***** RECORDS

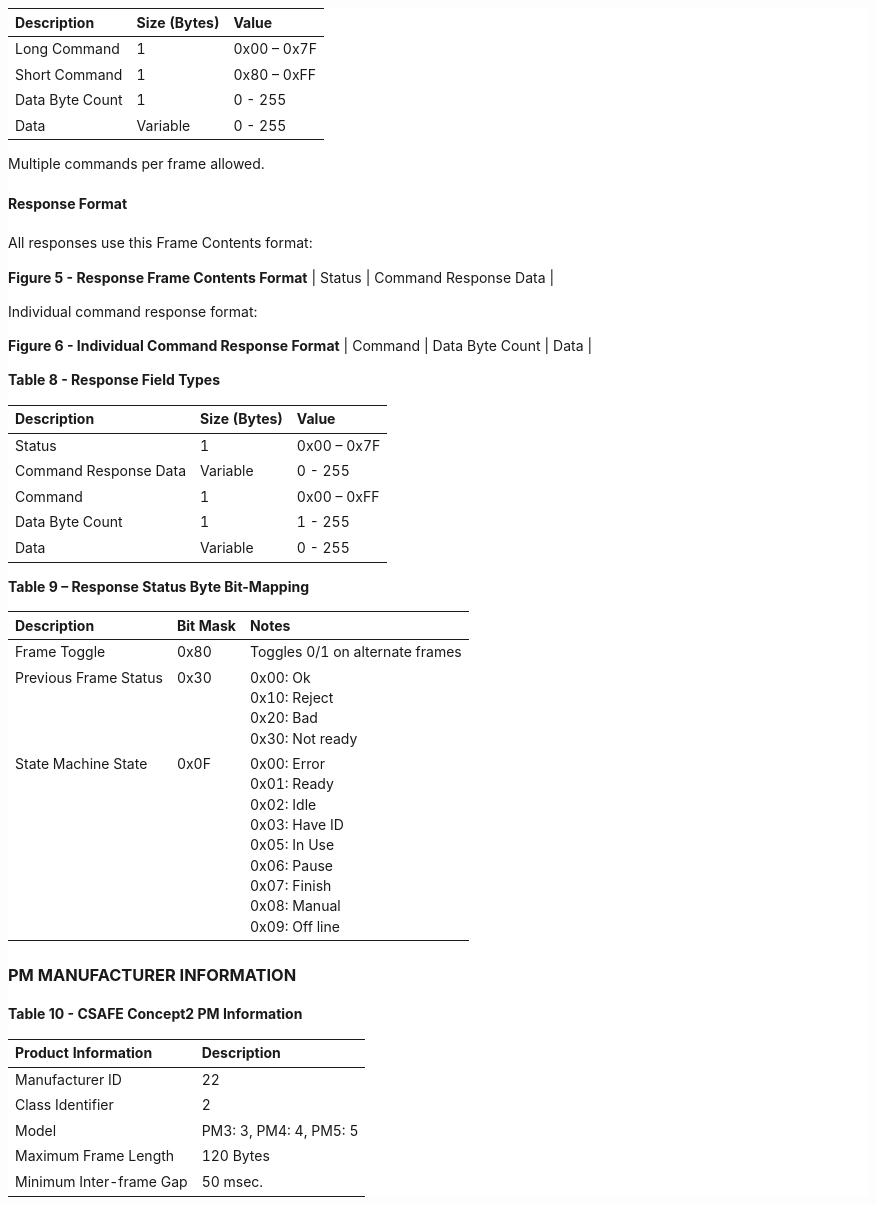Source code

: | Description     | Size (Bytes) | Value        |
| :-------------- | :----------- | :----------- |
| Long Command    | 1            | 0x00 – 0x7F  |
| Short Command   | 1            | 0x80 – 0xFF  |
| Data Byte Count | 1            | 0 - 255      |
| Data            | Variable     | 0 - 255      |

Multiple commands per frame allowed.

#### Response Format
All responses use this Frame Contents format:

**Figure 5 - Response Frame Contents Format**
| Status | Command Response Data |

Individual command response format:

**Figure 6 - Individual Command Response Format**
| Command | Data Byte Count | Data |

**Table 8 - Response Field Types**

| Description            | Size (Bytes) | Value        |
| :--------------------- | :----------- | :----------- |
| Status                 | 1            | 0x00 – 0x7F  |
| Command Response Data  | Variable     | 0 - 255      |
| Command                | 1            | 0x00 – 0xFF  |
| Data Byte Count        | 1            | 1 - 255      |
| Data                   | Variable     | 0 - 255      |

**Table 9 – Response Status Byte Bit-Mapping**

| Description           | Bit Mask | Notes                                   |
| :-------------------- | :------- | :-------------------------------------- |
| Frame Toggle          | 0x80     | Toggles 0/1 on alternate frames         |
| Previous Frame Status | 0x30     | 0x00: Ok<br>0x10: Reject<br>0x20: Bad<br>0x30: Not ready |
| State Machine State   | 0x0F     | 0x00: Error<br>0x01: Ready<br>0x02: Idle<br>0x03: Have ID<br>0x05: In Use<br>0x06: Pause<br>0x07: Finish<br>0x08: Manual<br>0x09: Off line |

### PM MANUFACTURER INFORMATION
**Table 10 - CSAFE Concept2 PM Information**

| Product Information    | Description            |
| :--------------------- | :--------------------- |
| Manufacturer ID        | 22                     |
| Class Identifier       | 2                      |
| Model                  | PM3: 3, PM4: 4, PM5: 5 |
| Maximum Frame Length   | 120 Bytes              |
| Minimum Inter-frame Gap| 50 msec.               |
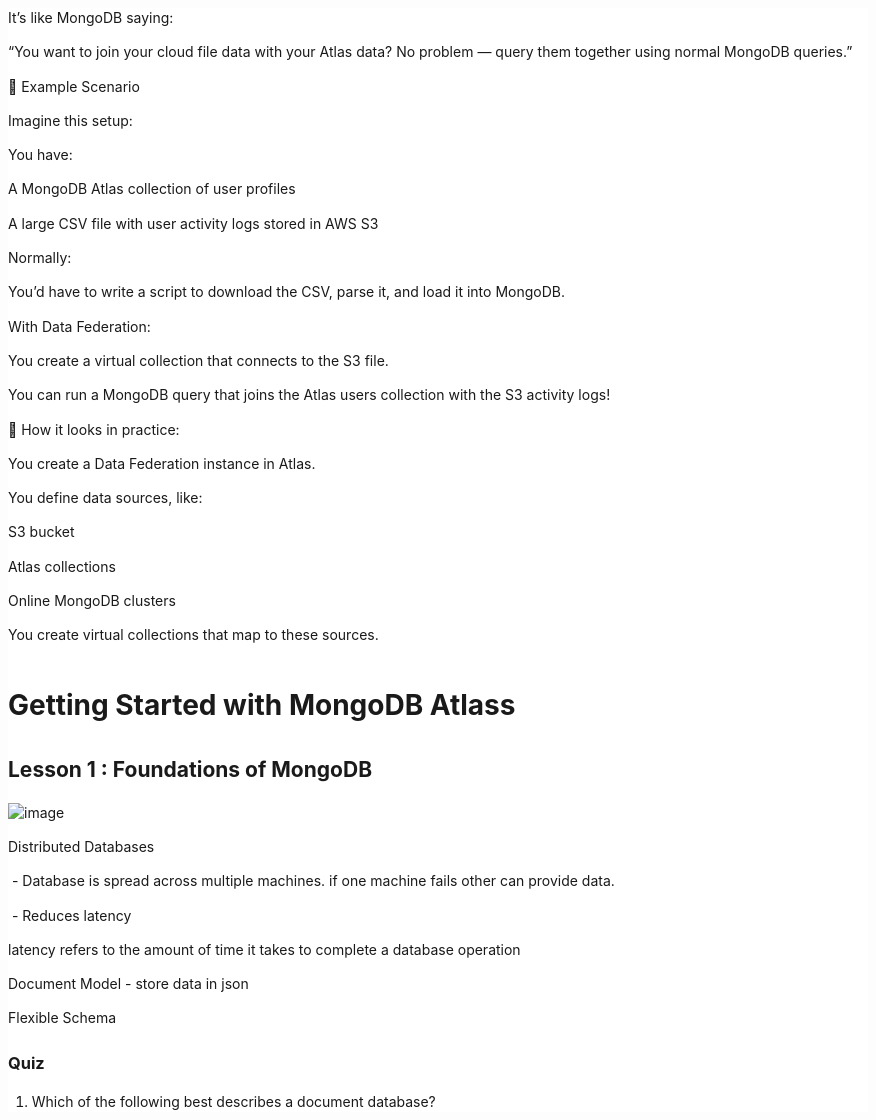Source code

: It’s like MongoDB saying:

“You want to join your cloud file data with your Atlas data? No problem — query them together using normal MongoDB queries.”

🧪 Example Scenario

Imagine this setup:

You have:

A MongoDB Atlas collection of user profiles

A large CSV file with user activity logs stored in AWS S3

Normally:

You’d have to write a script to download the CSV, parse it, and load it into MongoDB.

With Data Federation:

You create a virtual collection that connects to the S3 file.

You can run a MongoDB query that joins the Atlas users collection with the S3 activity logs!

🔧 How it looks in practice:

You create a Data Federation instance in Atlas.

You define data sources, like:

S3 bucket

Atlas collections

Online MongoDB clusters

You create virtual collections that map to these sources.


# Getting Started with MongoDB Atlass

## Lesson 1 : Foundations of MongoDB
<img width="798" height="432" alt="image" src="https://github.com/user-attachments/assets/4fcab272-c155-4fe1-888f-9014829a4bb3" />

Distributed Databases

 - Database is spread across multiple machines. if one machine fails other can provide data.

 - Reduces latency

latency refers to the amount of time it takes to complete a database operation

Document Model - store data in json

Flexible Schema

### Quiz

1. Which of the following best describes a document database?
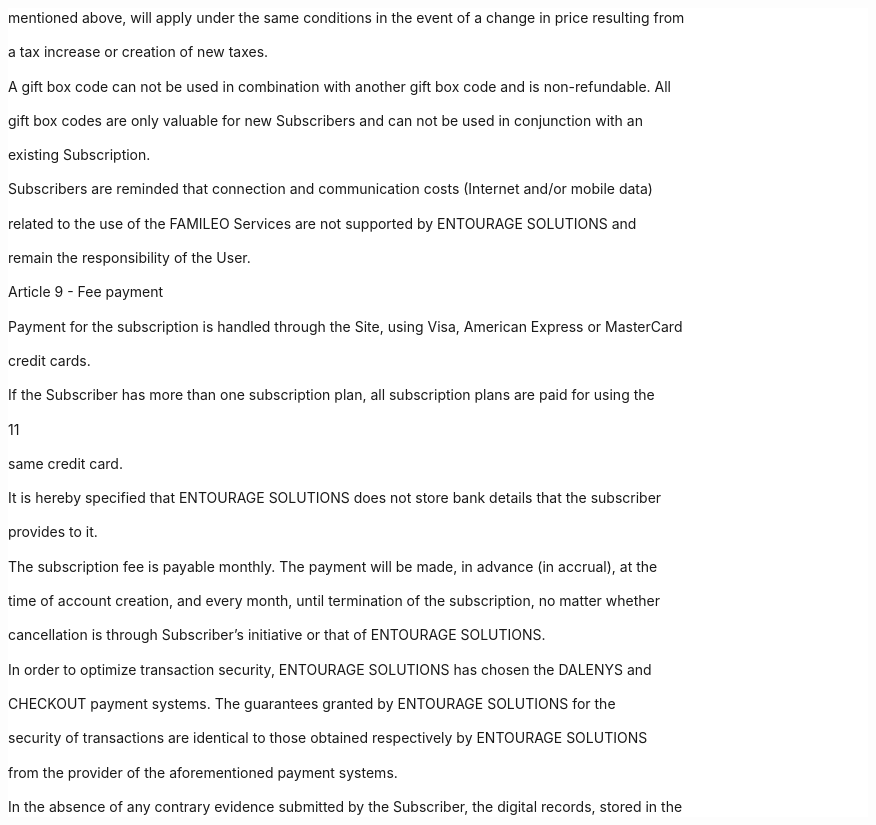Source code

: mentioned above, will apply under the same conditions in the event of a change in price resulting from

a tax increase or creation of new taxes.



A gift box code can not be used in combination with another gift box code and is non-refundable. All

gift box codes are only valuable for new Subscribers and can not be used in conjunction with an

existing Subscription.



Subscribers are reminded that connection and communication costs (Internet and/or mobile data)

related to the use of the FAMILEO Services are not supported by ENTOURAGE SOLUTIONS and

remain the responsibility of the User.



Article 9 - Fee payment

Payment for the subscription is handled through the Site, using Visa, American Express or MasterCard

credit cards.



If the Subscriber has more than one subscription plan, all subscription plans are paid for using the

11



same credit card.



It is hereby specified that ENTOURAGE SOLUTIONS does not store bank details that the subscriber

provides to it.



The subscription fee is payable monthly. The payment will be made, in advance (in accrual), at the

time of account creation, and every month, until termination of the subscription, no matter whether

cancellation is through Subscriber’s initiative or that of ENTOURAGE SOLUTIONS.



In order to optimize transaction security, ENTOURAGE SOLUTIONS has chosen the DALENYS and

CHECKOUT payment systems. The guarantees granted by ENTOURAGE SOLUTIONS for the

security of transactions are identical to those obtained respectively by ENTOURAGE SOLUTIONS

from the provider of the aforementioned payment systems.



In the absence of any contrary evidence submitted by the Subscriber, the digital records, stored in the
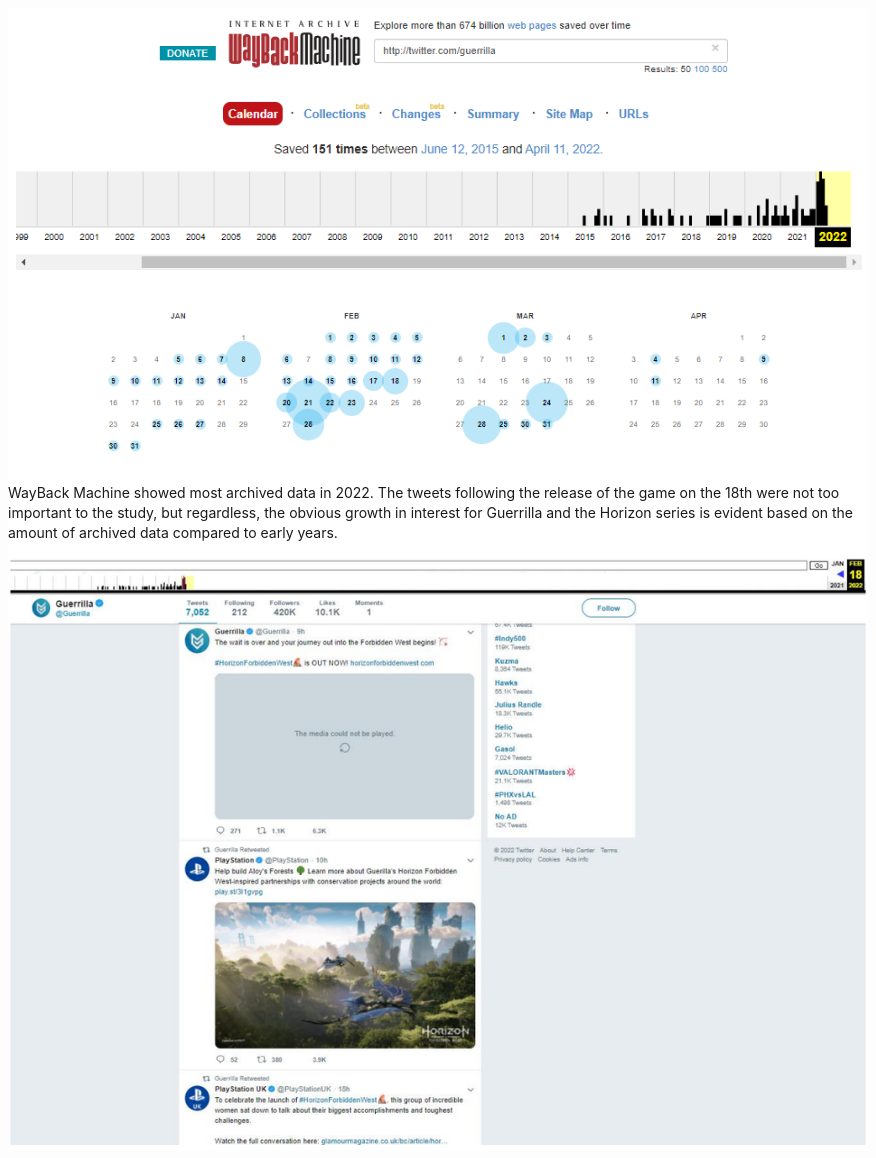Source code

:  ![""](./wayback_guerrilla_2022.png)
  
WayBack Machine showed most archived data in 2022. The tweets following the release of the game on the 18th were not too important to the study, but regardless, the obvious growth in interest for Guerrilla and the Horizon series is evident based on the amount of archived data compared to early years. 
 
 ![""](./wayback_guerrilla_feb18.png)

**********

EXERCISE BRIEF: An exact copy is needed of the lines from the start of the listing through the line with "Status Byte Bit-Mapping**", both end lines included and pictures excluded.

RESULT:
Source code

: | Description     | Size (Bytes) | Value        |
| :-------------- | :----------- | :----------- |
| Long Command    | 1            | 0x00 – 0x7F  |
| Short Command   | 1            | 0x80 – 0xFF  |
| Data Byte Count | 1            | 0 - 255      |
| Data            | Variable     | 0 - 255      |

Multiple commands per frame allowed.

#### Response Format
All responses use this Frame Contents format:

**Figure 5 - Response Frame Contents Format**
| Status | Command Response Data |

Individual command response format:

**Figure 6 - Individual Command Response Format**
| Command | Data Byte Count | Data |

**Table 8 - Response Field Types**

| Description            | Size (Bytes) | Value        |
| :--------------------- | :----------- | :----------- |
| Status                 | 1            | 0x00 – 0x7F  |
| Command Response Data  | Variable     | 0 - 255      |
| Command                | 1            | 0x00 – 0xFF  |
| Data Byte Count        | 1            | 1 - 255      |
| Data                   | Variable     | 0 - 255      |

**Table 9 – Response Status Byte Bit-Mapping**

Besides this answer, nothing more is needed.